====== SOURCE TEXT ======
First things first: Ana de Armas as our titular ballerina-turned-assassin isn’t just eye candy in a leather jacket; she’s the beating heart of this film. When the story opens, she’s a ghost of grief, eyes brimming with vengeance after her father’s death at the hands of some faceless thug. I half-expected a montage of her mastering the cello as a means of catharsis. Instead, we get a relentless training sequence that rivals Rocky’s finest, except instead of a punching bag, she’s brawling with multiple henchmen while balancing on pointe shoes. That’s right-this ballerina pirouettes into a storm of bullets and comes out wearing a blood-spattered tutu. Classy.
Now, before someone accuses me of romanticizing violence (a charge I’d normally refute with quotes from Nietzche and a whiskey glass), let me be clear: this movie delivers on the “fantastic action” promise. We’ve got flamethrowers, grenades, and a choreography so tight that even Cirque du Soleil might file for an injunction. Ana’s realistic beatdowns- she expects to get her ass kicked, and she does, repeatedly-lend an authenticity that’s refreshing in a genre that so often expects its heroes to absorb gunshots like cartoon characters. Case in point: when she’s cornered in that underground club, the lights are low (okay, maybe too low -more on that later), and she’s pinned between a flamethrower-wielding baddie and a grenade enthusiast with the dexterity of a toddler. The ensuing chaos is pure ballet: limbs flying, embers sizzling, and de Armas eventually standing victorious only when she finally arms herself with actual weapons. Nothing says “girl power” like trading ballet slippers for a semi-automatic.
Of course, a John Wick spin-off that doesn’t feature at least a cameo from Keanu Reeves is like a Canadian without a toque - possible but questionable. Keanu shows up as a cryptic mentor-figure - yes, I’m still deciphering whether he’s giving sage wisdom or just narrating his grocery list in his trademark monosyllabic drawl. The real chemistry here, however, is between Ana and the grizzled Ian McShane. McShane’s Winston dialogue is still sprinkled with enough cockney flair to make you want to adopt a British accent for no reason. He’s the universe’s retired uncle who says, “Don’t go down that road, love,” and then sells you the bullets to run straight into the inferno. It’s the cinematic equivalent of your mom letting you drive the car to the mall after lecturing you on stopping for dinner. Contradictory? Yes. Delightful? Also yes.
====== DATA EXCERPTS ======
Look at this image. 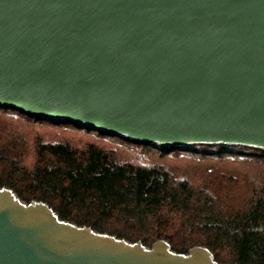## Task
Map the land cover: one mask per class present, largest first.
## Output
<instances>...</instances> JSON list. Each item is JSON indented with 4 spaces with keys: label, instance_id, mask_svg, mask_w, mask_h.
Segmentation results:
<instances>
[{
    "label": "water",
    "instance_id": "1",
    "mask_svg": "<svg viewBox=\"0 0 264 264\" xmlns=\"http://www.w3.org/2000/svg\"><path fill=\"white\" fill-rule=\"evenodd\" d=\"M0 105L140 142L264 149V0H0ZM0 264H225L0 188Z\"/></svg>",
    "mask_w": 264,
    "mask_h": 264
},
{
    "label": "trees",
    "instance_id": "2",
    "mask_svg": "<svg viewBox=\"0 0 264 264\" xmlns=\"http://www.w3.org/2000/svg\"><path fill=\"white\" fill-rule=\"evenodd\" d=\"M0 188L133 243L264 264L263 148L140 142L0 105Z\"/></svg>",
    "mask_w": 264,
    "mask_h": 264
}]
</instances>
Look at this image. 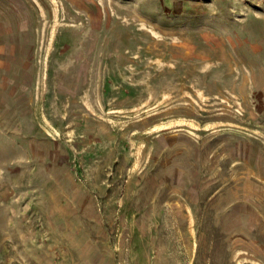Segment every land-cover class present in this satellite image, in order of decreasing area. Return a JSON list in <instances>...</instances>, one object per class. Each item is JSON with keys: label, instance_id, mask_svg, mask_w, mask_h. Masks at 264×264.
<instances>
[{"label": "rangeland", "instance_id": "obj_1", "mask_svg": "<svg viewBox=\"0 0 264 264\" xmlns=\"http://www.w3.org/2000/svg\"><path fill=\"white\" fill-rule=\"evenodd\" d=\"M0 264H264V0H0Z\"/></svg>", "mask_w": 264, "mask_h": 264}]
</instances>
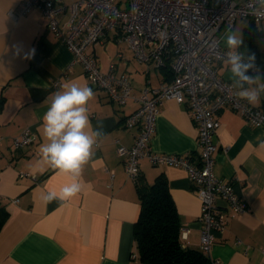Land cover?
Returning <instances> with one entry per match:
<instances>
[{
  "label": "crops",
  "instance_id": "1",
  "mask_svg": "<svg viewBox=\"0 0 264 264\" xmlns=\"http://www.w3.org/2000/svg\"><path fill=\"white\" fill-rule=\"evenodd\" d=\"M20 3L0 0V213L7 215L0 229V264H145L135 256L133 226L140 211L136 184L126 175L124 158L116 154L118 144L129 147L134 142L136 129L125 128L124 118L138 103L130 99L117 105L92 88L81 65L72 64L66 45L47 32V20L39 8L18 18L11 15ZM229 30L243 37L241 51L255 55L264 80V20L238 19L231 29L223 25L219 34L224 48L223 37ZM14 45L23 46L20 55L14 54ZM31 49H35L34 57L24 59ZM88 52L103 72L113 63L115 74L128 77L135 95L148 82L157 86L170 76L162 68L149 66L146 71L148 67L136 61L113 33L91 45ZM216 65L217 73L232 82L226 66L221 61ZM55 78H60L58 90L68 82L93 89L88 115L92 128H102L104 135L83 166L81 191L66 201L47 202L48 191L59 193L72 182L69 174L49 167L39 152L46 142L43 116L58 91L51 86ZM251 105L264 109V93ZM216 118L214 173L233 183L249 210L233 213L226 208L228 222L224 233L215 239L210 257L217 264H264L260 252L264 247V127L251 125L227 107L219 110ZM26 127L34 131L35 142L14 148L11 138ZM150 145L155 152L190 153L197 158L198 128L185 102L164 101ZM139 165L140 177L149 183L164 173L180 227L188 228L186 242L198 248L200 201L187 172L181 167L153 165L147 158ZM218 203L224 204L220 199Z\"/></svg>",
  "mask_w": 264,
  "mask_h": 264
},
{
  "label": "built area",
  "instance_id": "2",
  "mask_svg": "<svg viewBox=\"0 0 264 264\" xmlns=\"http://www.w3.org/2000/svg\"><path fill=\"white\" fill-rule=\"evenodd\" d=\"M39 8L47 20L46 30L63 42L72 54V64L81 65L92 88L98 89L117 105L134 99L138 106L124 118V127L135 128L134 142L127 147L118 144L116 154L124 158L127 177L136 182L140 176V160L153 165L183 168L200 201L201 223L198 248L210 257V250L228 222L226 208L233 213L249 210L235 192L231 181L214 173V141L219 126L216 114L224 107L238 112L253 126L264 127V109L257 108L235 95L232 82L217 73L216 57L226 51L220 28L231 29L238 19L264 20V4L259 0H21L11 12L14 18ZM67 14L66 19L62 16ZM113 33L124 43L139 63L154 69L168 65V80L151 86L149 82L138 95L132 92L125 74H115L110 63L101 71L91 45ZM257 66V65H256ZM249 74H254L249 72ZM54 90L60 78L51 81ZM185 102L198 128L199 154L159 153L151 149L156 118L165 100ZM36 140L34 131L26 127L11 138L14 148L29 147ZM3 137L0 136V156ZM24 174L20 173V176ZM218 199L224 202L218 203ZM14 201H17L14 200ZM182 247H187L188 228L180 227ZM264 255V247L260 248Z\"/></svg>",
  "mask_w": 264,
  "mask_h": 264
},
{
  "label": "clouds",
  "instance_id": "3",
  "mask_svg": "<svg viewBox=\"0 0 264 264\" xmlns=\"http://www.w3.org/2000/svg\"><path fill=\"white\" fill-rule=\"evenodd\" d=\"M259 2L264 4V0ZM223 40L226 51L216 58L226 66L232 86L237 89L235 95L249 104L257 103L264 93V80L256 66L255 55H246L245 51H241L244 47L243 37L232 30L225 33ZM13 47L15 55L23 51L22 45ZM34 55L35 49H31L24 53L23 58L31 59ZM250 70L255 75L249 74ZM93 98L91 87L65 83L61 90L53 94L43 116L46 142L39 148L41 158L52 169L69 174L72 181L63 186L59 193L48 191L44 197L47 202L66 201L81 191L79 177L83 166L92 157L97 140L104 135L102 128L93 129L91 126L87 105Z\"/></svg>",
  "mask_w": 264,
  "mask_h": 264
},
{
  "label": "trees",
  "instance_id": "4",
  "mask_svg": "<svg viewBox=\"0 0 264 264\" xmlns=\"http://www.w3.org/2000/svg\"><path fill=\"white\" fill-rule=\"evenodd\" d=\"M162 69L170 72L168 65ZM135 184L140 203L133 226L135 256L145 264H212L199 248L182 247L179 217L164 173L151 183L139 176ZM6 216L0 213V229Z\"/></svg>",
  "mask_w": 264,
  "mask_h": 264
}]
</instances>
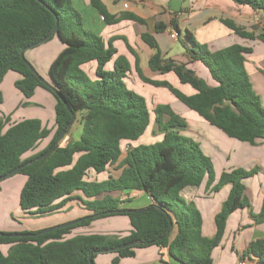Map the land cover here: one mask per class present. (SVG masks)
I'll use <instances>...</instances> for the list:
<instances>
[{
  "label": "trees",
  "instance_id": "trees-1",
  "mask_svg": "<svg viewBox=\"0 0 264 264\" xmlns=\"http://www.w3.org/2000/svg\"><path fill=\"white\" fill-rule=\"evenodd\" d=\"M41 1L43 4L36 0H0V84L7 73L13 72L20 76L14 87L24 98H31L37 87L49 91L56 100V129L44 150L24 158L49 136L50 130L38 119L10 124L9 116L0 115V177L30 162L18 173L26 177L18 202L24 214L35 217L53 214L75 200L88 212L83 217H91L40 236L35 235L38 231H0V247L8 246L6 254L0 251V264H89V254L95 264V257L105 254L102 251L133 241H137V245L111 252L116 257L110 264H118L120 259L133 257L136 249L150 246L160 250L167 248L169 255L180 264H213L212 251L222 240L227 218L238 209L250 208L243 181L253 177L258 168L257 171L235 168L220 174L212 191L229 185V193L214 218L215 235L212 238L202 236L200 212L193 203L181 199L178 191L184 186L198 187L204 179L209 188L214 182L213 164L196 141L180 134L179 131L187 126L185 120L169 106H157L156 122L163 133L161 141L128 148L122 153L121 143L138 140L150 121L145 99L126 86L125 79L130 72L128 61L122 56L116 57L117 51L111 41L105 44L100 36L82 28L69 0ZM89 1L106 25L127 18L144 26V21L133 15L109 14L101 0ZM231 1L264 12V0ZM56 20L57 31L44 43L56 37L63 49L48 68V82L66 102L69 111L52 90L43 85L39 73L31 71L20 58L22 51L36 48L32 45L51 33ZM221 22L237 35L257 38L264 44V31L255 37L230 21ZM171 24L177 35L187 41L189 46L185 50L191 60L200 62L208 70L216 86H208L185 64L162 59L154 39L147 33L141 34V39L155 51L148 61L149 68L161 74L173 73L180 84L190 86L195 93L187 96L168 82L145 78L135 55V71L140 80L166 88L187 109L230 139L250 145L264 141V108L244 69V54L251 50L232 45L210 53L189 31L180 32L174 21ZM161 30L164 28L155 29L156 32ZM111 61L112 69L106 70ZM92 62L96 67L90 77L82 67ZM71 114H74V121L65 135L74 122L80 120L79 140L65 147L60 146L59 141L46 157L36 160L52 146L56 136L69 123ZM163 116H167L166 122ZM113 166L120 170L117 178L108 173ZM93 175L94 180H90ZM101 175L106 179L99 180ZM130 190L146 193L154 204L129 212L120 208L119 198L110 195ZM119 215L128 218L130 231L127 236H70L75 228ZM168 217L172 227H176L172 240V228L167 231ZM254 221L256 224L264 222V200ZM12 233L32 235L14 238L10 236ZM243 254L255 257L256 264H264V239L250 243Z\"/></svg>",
======
* [WHAT YOU NEED TO DO]
a: Find each line of the listing that contains the word "trees" and copy those lines. Matches must have the same case.
b: Please resume the film review, picking up after its last sentence.
The listing is unrelated to the film review.

* [EXPECTED OUTPUTS]
a:
    "label": "trees",
  "label": "trees",
  "label": "trees",
  "instance_id": "trees-1",

b:
But let me circle back to the crux: this film exists between John Wick: Chapter 3 - Parabellum (2019) and John Wick: Chapter 4 (2023), which means our ballerina’s vengeance is basically the cinematic equivalent of a pie slice from a larger eight-tiered cake. If you watch too closely, you’ll see narrative breadcrumbs - tiny hints at events in Wick 4 - sprinkled throughout. But if you’re like me and couldn’t keep track of your own grocery list, just know that the timeline is neatly sandwiched, offering franchise fanatics a morsel of connective tissue without overwhelming the newbie. And let’s not forget: this was originally slated for June 7, 2024, but got delayed until June 6, 2025 to squeeze in more action. Which means the studio had just enough time to ask, “Does Ana deserve an extra flamethrower scene?” Spoiler: yes, she did.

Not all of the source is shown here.